[Text section]:
BEGIN

SEC. 305. (a) The Board shall prescribe such regulations as may be necessary to carry out the purposes of this title. These regulations may contain such classifications, differentiations, or other provisions, and may provide for such adjustments and exceptions for any class of transactions, as in the judgment of the Board are necessary and proper to effectuate the purposes of this title, and prevent circumvention or evasion thereof, or to facilitate compliance therewith.

(b) Compliance with the requirements imposed under this title shall be enforced under

(1) section 8 of the Federal Deposit Insurance Act, in the case of

(A) national banks, by the Comptroller of the Currency;

(B) member banks of the Federal Reserve System, other than national banks, by the Board;

(C) banks insured by the Federal Deposit Insurance Corporation (other than members of the Federal Reserve System) and mutual savings banks as defined in section 3(f) of the Federal Deposit Insurance Act (12 U.S.C. 1813(f)) and any other depository institution not referred to in this paragraph or paragraph (2) or (3) of this subsection, by the Board of Directors of the Federal Deposit Insurance

Corporation; (2) section 5(d) of the Home Owners' Loan Act of 1933, section 407 of the National Housing Act, and sections 6(i) and 17 of the Federal Home Loan Bank Act, by the Federal Home Loan Bank Board (acting directly or through the Federal Savings and Loan Insurance Corporation), in the case of any institution subject to any of those provisions; and

(3) the Federal Credit Union Act, by the Administrator of the National Credit Union Administration with respect to any

credit union. (c) For the purpose of the exercise by any agency referred to in subsection (b) of its powers under any Act referred to in that subsection, a violation of any requirement imposed under this title shall be deemed to be a violation of a requirement imposed under that Act. In addition to its powers under any provision of law specifically referred to in subsection (b), each of the agencies referred to in that subsection may exercise, for the purpose of enforcing compliance with any requirement imposed under this title, any other authority conferred on it by law.

END

[Extracted information]:
BEGIN

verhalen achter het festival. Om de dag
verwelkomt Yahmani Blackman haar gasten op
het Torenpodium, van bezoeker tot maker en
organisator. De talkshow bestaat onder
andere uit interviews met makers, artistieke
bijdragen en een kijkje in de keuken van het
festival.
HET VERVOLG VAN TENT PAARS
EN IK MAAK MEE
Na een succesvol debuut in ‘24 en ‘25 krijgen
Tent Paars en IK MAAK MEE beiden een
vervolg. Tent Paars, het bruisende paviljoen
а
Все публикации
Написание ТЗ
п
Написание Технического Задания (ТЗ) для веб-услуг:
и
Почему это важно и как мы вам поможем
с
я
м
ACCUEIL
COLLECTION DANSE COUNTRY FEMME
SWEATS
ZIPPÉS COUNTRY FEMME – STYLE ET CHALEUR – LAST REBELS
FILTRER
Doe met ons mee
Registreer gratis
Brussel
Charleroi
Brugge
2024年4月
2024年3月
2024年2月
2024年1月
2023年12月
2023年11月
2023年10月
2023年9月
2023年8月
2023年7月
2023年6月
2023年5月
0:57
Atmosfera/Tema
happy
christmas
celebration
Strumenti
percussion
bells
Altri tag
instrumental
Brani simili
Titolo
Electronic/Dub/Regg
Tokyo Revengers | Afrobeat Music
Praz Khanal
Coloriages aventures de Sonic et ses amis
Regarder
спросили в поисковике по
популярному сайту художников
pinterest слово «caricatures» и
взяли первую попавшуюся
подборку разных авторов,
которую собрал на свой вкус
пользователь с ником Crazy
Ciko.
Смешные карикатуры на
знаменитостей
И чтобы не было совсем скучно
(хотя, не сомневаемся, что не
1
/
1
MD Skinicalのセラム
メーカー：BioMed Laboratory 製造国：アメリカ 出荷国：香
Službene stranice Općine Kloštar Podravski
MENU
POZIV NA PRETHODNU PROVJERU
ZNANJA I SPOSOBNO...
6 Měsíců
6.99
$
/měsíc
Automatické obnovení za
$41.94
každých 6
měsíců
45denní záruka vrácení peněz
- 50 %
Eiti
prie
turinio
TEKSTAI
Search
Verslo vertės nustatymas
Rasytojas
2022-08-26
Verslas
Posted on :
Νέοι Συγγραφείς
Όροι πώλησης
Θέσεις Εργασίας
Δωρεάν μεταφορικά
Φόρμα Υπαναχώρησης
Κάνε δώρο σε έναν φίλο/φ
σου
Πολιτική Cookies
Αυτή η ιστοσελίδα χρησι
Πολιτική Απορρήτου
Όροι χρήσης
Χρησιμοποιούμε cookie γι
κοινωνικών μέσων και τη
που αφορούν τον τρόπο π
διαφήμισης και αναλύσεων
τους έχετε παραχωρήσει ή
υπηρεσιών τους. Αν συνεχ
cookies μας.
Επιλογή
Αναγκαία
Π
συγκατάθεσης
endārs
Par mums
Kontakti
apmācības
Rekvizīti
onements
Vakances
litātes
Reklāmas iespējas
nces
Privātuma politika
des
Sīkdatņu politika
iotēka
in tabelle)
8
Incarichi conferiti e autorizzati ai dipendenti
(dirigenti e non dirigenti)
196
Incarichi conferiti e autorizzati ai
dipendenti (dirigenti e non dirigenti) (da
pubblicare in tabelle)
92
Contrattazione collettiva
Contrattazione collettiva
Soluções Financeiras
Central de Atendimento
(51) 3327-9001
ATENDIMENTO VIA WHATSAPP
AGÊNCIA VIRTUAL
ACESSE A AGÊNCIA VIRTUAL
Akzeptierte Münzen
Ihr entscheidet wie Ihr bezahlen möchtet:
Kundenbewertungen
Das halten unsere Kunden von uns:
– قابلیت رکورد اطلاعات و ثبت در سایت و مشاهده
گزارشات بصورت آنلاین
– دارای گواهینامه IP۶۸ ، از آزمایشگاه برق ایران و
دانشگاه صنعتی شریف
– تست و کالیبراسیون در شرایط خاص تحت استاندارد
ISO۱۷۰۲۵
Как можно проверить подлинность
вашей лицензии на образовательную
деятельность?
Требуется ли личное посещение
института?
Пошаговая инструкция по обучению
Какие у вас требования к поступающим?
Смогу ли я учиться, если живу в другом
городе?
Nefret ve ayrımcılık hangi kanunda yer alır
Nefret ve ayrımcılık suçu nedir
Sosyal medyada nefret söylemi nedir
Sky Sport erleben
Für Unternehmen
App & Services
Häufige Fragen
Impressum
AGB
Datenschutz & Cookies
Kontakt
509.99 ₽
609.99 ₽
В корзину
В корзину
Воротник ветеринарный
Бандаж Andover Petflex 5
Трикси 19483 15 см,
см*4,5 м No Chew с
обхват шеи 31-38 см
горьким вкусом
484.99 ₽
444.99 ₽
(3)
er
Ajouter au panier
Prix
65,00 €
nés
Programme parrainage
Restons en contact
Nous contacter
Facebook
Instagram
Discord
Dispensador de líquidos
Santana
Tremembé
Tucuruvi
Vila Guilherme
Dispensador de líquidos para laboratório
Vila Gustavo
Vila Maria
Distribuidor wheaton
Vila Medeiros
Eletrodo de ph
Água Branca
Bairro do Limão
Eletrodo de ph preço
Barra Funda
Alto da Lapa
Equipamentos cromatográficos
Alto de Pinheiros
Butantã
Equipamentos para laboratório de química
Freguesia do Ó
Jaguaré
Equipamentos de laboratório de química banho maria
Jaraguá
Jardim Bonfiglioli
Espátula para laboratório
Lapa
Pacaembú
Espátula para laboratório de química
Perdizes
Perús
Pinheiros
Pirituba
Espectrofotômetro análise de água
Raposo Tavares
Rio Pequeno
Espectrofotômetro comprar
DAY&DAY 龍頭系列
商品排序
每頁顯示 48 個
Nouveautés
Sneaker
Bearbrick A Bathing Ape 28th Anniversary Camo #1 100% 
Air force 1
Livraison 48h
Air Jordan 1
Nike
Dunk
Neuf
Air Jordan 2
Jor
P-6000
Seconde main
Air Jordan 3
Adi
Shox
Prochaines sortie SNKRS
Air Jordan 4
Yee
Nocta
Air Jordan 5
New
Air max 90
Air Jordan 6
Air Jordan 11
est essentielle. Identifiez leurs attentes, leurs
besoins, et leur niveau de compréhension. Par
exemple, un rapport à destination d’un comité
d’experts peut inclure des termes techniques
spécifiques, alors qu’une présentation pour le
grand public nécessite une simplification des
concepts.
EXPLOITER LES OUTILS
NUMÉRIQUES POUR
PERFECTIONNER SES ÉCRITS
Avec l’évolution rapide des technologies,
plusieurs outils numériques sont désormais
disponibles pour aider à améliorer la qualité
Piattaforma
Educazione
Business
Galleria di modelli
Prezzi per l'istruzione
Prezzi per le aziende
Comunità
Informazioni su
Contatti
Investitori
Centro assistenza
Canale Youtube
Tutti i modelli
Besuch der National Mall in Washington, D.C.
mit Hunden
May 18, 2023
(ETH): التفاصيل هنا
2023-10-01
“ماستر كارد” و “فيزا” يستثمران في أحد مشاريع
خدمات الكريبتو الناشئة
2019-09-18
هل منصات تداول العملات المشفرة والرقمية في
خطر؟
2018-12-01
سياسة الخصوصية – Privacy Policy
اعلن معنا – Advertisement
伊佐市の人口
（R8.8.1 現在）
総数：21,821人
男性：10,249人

END

Extend the Section 305 text on Board regulations and enforcement beyond its last sentence, keeping the same statutory style.

SEC. 306. (a) This title does not annul, alter, or affect, or exempt, any State chartered depository institution subject to the provisions of this title from complying with the laws of any State or subdivision thereof with respect to public disclosure and recordkeeping by depositor institutions, except to the extent that those laws are inconsistent with any provision of this title, and then only to the extent of the inconsistency. The Board is authorized to determine whether such inconsistencies exist. The Board may not determine that any such law is inconsistent with any provision of this title if the Board determines that such law requires the maintenance of records with greater geographic or other detail than is required under this title, or that such law otherwise provides greater disclosure than is required under this title.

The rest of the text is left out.